Он раскрыл свою огромную папку и стал рассеянно перебирать какие-то листы.
— И знаешь, кто принес с собой переломный момент? Как это ни странно, Саша.
— Она тебя на что-то натолкнула? Она инженер?
— Нет. Она медик. Она логопед.
— Может, педолог?
— Это ты где вычитал?
— В «Педагогической поэме».
— Макаренко — хороший писатель, — сказал папа. — Но не великий. В педологии тоже что-то есть. И между прочим, он сам это понимал. Но одно дело — признать это в жизни, а другое дело — в книге. Хочешь, расскажу тебе про педологию?
— Нет. Мне интересней про Сашу. Если она не инженер, чем же она тебе помогла?
— Фактом, — сказал папа, — одним фактом своего существования.
— У тебя быстрей завращались шарики?
— Не только это. Понимаешь, шарики могут вращаться как угодно быстро, но если нет уверенности, если ты думаешь, что каждую минуту они могут остановиться, тогда пиши пропало, никакой работы нет. На мой взгляд, самое хорошее состояние, это когда шарики вращаются пусть со средней скоростью, но абсолютно устойчиво.

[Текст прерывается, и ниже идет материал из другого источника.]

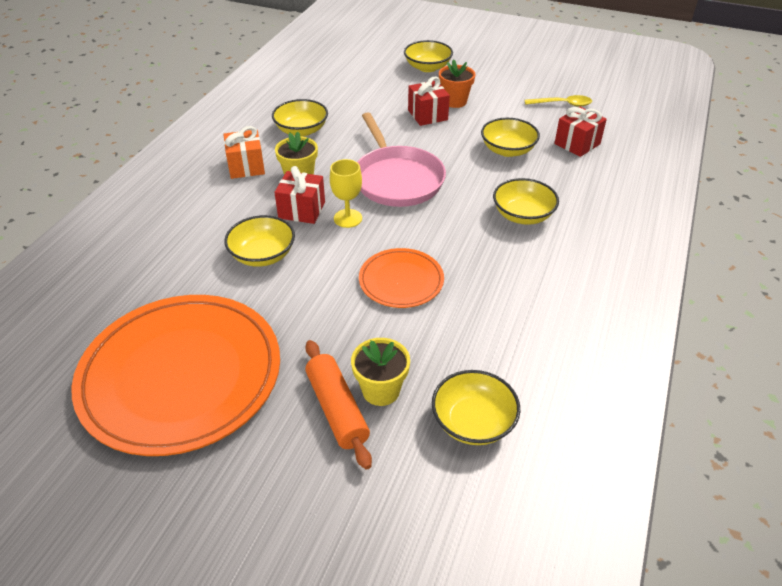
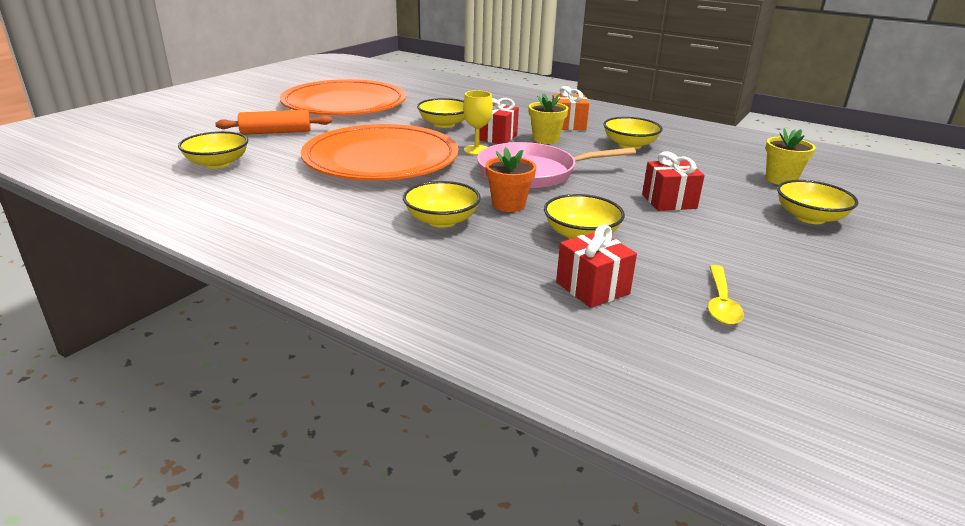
camera: 100 degrees right, 15 degrees down
yellow flower pot [351,338,410,406] -> yellow flower pot moved to [765,128,816,185]
orange plate [359,248,444,308] -> orange plate [301,124,459,180], size x2.06
orange flower pot [439,59,475,108] -> orange flower pot moved to [485,147,536,212]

Знаешь, что такое гениальный человек?
— Ну?
— Это человек, у которого голова работает на пределе, то есть шарики вращаются с огромной скоростью и при этом абсолютно устойчиво, так же, как циркулирует кровь. Они сами этого не знают, но объективно, если их сравнивать с другими людьми, они постоянно находятся в состоянии бешеного вдохновения. Отсюда, скажем, их пресловутая рассеянность, невнимание к повседневности. А кроме того…
— А как же Толстой? — сказал я.
— Толстой, — сказал папа, — особый случай. У него был железный организм. Не будь он гениальным мыслителем, он бы прожил четыреста лет. И потом, не надо забывать: если исключить самые молодые годы, жизни Толстого протекала в искусственной обстановке. На мой взгляд, у него не было ни большой любви, ни настоящей дружбы, ни вообще каких бы то ни было привязанностей в живой жизни. В целях самосохранения он вынужден был отказаться от всех радостей, которые может дать непосредственно жизнь, и ограничить себя только теми радостями, которые может дать творчество.
Но тут папа посмотрел на часы.
— Половина второго. Безобразие. Сейчас же марш спать! Кстати, ты не забыл, что завтра воскресенье? Саша ведет нас на ипподром.
— Ну что ты, — сказал я, — у меня теперь знаешь какая память. Я даже помню, куда ты положил свою желтую рубаху. Пока!
— Что? — сказал папа. — Что ты имеешь в виду? Какую рубаху?
— Да нет, — сказал я. — Это я просто так, для красоты слога.
…Ровно в двенадцать дня Костя подошел к кухне и ткнулся в запертую дверь.
— Родька, — крикнул он, — ты не видел мои зеленые брюки?
— Нет. А что?
Костя ушел, и тут же послышался голос папы:
— Родя!
— Что?
— Ты не знаешь, где моя желтая рубаха?
— Наверное, там же, где Костины брюки.
— А где Костины брюки?
— Спроси у него.
Через несколько минут они оба подошли к кухне. Послышались шепот и бормотание. Это они совещались.
Наконец Костя сказал:
— Родька, открой дверь!
— Не могу, я занят.
— Где мои брюки? — крикнул он.
— Спокойно, спокойно, — сказал я, — они национализированы.
Долгое молчание. Потом заговорил папа.